Simpel en duidelijk label
"Je kunt het vergelijken met het energielabel of met de Nutri-Score", licht Boone toe. "Zodat je als consument - bijvoorbeeld door een score van A tot E - in één blik een indruk krijgt over hoe duurzaam een product is."
"Allerlei aspecten worden meegenomen. Uiteindelijk zal het veel makkelijker worden voor bedrijven om te weten wat wel en niet mag, maar ook voor instanties om te controleren of een claim klopt."
Ook Wakker Dier hoopt op meer duidelijkheid voor de consument. "Het is ontzettend lastig om te beoordelen welke claims wel en welke niet kloppen", vertelt Vestering.
"Feit is dat 90 procent van de melk in de schappen 'sloopmelk' is, zoals wij dat noemen.
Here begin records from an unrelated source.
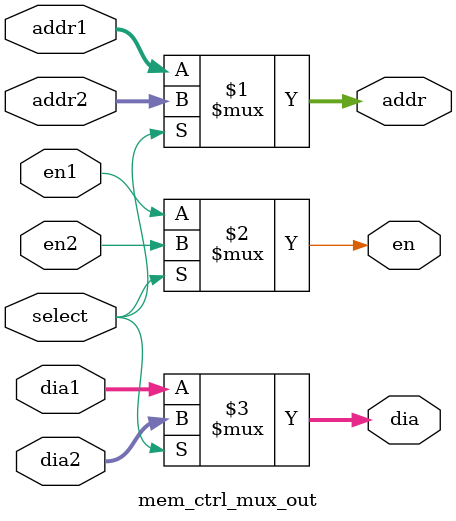
<source format=v>
`timescale 1ns / 1ps

module mem_ctrl_mux_out(
        input en1,
        input en2,
        output en,
        input [14:0] addr1,
        input [14:0] addr2,
        output [14:0] addr,
        input [15:0] dia1,
        input [15:0] dia2,
        output [15:0] dia,
        input select
    );
    
    assign addr = select ? addr2 : addr1;
    assign en = select ? en2 : en1;
    assign dia = select ? dia2 : dia1;
    
endmodule
</source>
Melk dus van koeien die op intensieve wijze worden gehouden, met weinig oog voor dierenwelzijn of milieuvoordelen. En dat staat haaks op het idyllische plaatje dat op de verpakking prijkt."
Bestaande labels
Er zijn een aantal keurmerken die nu al betrouwbaar zijn, zoals bijvoorbeeld het EU-Ecolabel, Fairtrade en het Beter Leven-keurmerk. Die laatste is specifiek gericht op dierenwelzijn.
Het is volgens experts een goed teken als de uitleg over duurzaamheid heel duidelijk en concreet is. Wees vooral kritisch bij vage termen zonder toelichting, benadrukken zij.